Stored data entries:

- - - -

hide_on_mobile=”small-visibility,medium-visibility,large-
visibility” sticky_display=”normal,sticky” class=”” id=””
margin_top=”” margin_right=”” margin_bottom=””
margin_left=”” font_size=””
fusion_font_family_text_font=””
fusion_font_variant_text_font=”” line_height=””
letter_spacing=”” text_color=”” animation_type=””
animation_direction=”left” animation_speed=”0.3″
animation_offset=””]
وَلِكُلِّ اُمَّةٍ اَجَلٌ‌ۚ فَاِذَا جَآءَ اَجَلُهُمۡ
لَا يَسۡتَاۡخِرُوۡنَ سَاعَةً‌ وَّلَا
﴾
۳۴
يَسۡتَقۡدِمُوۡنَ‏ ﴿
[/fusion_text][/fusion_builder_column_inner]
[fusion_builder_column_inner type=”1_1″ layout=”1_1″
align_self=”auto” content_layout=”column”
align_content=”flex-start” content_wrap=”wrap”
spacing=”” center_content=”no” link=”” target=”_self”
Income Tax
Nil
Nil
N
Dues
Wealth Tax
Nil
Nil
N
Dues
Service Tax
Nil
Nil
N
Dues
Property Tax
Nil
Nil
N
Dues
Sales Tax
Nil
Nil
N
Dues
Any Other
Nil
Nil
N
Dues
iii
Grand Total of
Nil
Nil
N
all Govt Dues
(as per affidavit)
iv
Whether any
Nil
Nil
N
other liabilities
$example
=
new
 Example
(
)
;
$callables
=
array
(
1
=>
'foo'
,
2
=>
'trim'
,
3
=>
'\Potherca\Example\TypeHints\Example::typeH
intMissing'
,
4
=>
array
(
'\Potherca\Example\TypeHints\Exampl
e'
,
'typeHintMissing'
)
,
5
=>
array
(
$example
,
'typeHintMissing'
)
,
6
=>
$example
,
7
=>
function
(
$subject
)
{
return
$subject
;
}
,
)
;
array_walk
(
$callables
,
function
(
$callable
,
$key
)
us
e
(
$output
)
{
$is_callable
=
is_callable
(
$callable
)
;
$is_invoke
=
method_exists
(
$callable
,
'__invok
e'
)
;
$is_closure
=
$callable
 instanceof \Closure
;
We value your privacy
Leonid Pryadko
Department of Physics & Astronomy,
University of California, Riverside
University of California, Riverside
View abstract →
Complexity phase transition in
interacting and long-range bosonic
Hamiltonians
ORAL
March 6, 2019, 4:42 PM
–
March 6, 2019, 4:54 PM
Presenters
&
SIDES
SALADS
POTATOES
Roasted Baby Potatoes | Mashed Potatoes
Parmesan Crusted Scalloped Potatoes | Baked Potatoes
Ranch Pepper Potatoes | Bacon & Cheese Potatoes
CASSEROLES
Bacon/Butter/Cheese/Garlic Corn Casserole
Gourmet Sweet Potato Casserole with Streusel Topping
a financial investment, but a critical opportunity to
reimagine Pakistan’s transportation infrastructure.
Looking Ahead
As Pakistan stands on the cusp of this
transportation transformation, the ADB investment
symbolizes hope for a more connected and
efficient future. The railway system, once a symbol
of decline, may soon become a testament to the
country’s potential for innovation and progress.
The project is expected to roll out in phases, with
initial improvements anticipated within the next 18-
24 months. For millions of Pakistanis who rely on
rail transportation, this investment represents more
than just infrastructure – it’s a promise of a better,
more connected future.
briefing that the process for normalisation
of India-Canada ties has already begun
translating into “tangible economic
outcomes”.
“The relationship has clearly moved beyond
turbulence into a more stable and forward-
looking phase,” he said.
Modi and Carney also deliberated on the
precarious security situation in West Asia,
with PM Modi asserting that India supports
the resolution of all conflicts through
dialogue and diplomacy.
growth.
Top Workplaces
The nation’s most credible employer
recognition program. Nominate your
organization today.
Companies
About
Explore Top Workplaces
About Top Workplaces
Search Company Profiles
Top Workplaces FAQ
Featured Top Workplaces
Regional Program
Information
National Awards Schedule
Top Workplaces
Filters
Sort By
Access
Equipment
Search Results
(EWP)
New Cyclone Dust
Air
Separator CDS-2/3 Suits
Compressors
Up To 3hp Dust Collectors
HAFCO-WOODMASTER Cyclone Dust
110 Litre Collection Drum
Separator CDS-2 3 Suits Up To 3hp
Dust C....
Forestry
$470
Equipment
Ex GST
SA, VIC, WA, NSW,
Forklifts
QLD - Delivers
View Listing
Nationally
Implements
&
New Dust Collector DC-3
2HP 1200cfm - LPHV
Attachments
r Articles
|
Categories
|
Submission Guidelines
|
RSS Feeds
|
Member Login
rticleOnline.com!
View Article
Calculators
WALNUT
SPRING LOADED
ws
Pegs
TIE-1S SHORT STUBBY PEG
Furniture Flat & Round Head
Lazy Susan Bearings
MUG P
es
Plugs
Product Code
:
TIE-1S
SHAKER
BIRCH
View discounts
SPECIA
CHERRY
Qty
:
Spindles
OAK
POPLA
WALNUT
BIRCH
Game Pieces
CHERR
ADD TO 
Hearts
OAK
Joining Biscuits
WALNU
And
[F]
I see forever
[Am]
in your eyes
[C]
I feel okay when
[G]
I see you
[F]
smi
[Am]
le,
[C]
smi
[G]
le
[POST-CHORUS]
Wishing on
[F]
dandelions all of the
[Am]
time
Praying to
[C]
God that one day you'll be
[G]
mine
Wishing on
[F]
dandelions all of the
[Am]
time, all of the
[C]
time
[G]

- - - -

TASK: Using the entries above, state the number of lines that include "Workplaces". Add nothing else.

ANSWER TO THIS EXERCISE: 6